• **ABOUT THIS TASK**:
The data below is to be output in full, unchanged.

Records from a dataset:
################

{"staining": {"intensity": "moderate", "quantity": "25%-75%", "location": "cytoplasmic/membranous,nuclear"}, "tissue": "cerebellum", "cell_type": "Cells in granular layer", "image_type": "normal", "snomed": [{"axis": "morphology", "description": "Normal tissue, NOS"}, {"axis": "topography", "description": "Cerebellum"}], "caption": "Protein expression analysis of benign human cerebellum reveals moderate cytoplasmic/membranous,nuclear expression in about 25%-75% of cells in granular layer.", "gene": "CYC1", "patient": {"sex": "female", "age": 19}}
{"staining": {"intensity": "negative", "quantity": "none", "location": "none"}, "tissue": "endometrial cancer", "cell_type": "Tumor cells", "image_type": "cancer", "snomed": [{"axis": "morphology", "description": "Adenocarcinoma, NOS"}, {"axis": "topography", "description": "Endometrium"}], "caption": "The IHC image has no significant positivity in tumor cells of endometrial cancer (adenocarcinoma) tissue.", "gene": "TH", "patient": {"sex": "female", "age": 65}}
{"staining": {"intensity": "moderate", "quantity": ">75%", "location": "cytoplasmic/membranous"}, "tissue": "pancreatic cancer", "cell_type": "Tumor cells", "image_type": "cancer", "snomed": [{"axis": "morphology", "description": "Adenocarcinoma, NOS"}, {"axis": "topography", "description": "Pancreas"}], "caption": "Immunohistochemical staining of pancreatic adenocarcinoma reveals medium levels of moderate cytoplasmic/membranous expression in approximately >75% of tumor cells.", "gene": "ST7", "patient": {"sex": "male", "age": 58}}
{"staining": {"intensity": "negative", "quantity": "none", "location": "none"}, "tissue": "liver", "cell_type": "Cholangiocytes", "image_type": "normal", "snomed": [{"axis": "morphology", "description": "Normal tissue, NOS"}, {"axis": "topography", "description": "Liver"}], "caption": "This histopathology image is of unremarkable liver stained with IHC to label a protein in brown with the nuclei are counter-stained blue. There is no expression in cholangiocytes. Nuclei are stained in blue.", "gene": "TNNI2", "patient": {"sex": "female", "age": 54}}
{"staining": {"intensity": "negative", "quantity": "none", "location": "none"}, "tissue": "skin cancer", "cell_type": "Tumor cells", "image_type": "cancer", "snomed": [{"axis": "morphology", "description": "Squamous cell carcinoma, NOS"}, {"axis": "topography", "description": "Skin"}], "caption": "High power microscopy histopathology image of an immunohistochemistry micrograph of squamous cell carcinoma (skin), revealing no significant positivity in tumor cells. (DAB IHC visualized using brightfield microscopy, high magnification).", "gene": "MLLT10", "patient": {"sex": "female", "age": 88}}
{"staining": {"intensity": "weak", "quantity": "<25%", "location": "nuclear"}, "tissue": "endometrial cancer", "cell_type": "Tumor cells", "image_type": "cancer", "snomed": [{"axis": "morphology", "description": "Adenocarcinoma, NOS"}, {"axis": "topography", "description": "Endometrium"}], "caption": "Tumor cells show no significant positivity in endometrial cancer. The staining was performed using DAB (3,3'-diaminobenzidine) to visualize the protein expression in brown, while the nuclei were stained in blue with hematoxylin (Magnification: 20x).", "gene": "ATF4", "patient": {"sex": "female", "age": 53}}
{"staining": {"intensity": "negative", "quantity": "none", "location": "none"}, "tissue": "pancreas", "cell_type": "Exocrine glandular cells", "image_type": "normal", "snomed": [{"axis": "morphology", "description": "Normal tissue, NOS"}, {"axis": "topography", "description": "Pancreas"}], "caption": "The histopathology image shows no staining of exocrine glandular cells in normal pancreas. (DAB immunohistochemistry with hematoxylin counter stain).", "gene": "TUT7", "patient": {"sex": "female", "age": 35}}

################

• **SOLUTION FOR THIS TASK**:
{"staining": {"intensity": "moderate", "quantity": "25%-75%", "location": "cytoplasmic/membranous,nuclear"}, "tissue": "cerebellum", "cell_type": "Cells in granular layer", "image_type": "normal", "snomed": [{"axis": "morphology", "description": "Normal tissue, NOS"}, {"axis": "topography", "description": "Cerebellum"}], "caption": "Protein expression analysis of benign human cerebellum reveals moderate cytoplasmic/membranous,nuclear expression in about 25%-75% of cells in granular layer.", "gene": "CYC1", "patient": {"sex": "female", "age": 19}}
{"staining": {"intensity": "negative", "quantity": "none", "location": "none"}, "tissue": "endometrial cancer", "cell_type": "Tumor cells", "image_type": "cancer", "snomed": [{"axis": "morphology", "description": "Adenocarcinoma, NOS"}, {"axis": "topography", "description": "Endometrium"}], "caption": "The IHC image has no significant positivity in tumor cells of endometrial cancer (adenocarcinoma) tissue.", "gene": "TH", "patient": {"sex": "female", "age": 65}}
{"staining": {"intensity": "moderate", "quantity": ">75%", "location": "cytoplasmic/membranous"}, "tissue": "pancreatic cancer", "cell_type": "Tumor cells", "image_type": "cancer", "snomed": [{"axis": "morphology", "description": "Adenocarcinoma, NOS"}, {"axis": "topography", "description": "Pancreas"}], "caption": "Immunohistochemical staining of pancreatic adenocarcinoma reveals medium levels of moderate cytoplasmic/membranous expression in approximately >75% of tumor cells.", "gene": "ST7", "patient": {"sex": "male", "age": 58}}
{"staining": {"intensity": "negative", "quantity": "none", "location": "none"}, "tissue": "liver", "cell_type": "Cholangiocytes", "image_type": "normal", "snomed": [{"axis": "morphology", "description": "Normal tissue, NOS"}, {"axis": "topography", "description": "Liver"}], "caption": "This histopathology image is of unremarkable liver stained with IHC to label a protein in brown with the nuclei are counter-stained blue. There is no expression in cholangiocytes. Nuclei are stained in blue.", "gene": "TNNI2", "patient": {"sex": "female", "age": 54}}
{"staining": {"intensity": "negative", "quantity": "none", "location": "none"}, "tissue": "skin cancer", "cell_type": "Tumor cells", "image_type": "cancer", "snomed": [{"axis": "morphology", "description": "Squamous cell carcinoma, NOS"}, {"axis": "topography", "description": "Skin"}], "caption": "High power microscopy histopathology image of an immunohistochemistry micrograph of squamous cell carcinoma (skin), revealing no significant positivity in tumor cells. (DAB IHC visualized using brightfield microscopy, high magnification).", "gene": "MLLT10", "patient": {"sex": "female", "age": 88}}
{"staining": {"intensity": "weak", "quantity": "<25%", "location": "nuclear"}, "tissue": "endometrial cancer", "cell_type": "Tumor cells", "image_type": "cancer", "snomed": [{"axis": "morphology", "description": "Adenocarcinoma, NOS"}, {"axis": "topography", "description": "Endometrium"}], "caption": "Tumor cells show no significant positivity in endometrial cancer. The staining was performed using DAB (3,3'-diaminobenzidine) to visualize the protein expression in brown, while the nuclei were stained in blue with hematoxylin (Magnification: 20x).", "gene": "ATF4", "patient": {"sex": "female", "age": 53}}
{"staining": {"intensity": "negative", "quantity": "none", "location": "none"}, "tissue": "pancreas", "cell_type": "Exocrine glandular cells", "image_type": "normal", "snomed": [{"axis": "morphology", "description": "Normal tissue, NOS"}, {"axis": "topography", "description": "Pancreas"}], "caption": "The histopathology image shows no staining of exocrine glandular cells in normal pancreas. (DAB immunohistochemistry with hematoxylin counter stain).", "gene": "TUT7", "patient": {"sex": "female", "age": 35}}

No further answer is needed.